FORBES -- June 12 -- If users aren't
satisfied to merely create a Facebook profile, Agriya Infospace, based
in Chennai, India, offers another option: Create your own Facebook.
Agriya sells what it calls "Kootali," a $400 software package that
lets developers replicate Facebook's design and features, complete with
friend networks, photos and "mini-feeds"--even Facebook's font. Their
customers, mostly unknown sites like Faceclub.com and
Umicity.com, don't pose much of a competitive threat to Facebook. But,
according to Forrester Research analyst Jeremiah Owyang, Agriya's
cloning software represents a more general problem for Facebook: that
any skilled developer can recreate the site's basic social networking
functions.
Facebook Copycats Abroad
StudiVerzeichnis, German for "Student Index", have gathered around 6m registered users.

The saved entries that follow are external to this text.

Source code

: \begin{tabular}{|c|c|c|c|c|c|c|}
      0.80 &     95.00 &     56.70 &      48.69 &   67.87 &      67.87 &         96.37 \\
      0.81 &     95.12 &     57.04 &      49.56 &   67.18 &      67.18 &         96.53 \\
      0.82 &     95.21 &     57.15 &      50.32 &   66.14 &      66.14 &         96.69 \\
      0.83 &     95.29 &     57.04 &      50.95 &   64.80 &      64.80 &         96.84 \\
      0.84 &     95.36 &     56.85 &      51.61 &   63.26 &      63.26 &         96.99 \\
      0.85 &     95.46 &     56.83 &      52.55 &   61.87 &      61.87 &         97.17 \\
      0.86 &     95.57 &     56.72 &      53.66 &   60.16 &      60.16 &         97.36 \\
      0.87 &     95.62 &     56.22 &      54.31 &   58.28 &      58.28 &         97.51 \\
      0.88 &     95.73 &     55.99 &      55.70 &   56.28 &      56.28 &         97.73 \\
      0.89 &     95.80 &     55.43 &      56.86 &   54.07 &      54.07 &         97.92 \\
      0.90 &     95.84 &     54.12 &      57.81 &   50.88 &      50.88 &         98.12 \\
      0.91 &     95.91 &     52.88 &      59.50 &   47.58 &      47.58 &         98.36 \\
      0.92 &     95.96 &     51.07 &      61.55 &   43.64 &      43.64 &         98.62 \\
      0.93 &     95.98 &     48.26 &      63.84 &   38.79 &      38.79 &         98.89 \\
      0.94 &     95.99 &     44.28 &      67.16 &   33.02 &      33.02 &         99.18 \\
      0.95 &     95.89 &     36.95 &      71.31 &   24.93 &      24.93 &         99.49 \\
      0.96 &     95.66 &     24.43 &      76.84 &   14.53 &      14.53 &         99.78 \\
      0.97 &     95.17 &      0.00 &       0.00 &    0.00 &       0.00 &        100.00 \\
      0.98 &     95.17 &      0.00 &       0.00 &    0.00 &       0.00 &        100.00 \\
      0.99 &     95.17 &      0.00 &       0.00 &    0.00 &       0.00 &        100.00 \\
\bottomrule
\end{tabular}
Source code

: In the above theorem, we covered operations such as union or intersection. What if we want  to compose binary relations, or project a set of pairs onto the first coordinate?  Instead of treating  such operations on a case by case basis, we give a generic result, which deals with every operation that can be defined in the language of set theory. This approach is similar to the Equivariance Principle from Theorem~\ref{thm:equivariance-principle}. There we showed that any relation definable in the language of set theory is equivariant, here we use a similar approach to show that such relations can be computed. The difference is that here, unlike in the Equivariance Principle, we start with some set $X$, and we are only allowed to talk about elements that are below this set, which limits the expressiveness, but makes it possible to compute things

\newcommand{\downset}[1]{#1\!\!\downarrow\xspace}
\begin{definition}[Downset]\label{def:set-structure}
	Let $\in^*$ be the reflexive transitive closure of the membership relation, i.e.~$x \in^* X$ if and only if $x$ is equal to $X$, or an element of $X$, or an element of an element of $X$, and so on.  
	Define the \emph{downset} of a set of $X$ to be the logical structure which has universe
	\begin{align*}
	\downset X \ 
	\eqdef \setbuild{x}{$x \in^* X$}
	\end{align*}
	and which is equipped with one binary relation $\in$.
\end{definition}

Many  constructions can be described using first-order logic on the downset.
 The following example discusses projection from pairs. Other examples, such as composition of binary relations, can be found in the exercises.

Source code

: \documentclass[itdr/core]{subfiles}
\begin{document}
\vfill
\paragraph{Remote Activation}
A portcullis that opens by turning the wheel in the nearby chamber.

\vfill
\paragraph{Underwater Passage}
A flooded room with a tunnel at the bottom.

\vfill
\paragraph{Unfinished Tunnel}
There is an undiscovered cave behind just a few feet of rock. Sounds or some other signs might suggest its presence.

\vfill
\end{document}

VKontakte, is with 4.5m unique visitors a day and 13.3m registered
users, the most popular site in Russia
Chinnese Xiaonei claims to have received around 15m unique visitors in
April
The
copycats' explosive growth comes at a time when Facebook seems to be
exploring its own international offshoots but the clones may have
already saturated some international
markets. In China, Xiaonei
has already registered more than 90% of college students. Wang Xing,
who created Xiaonei in 2005, admits that the site's
design was originally "borrowed" from Facebook. Asked if he feels any
compunction about taking features wholesale
from Facebook, Wang points to Mark Zuckerberg's own copycat
problems. Since 2004, the owners of rival site ConnectU have claimed
that Zuckerberg stole intellectual property from their social network
while working as a software developer for the site.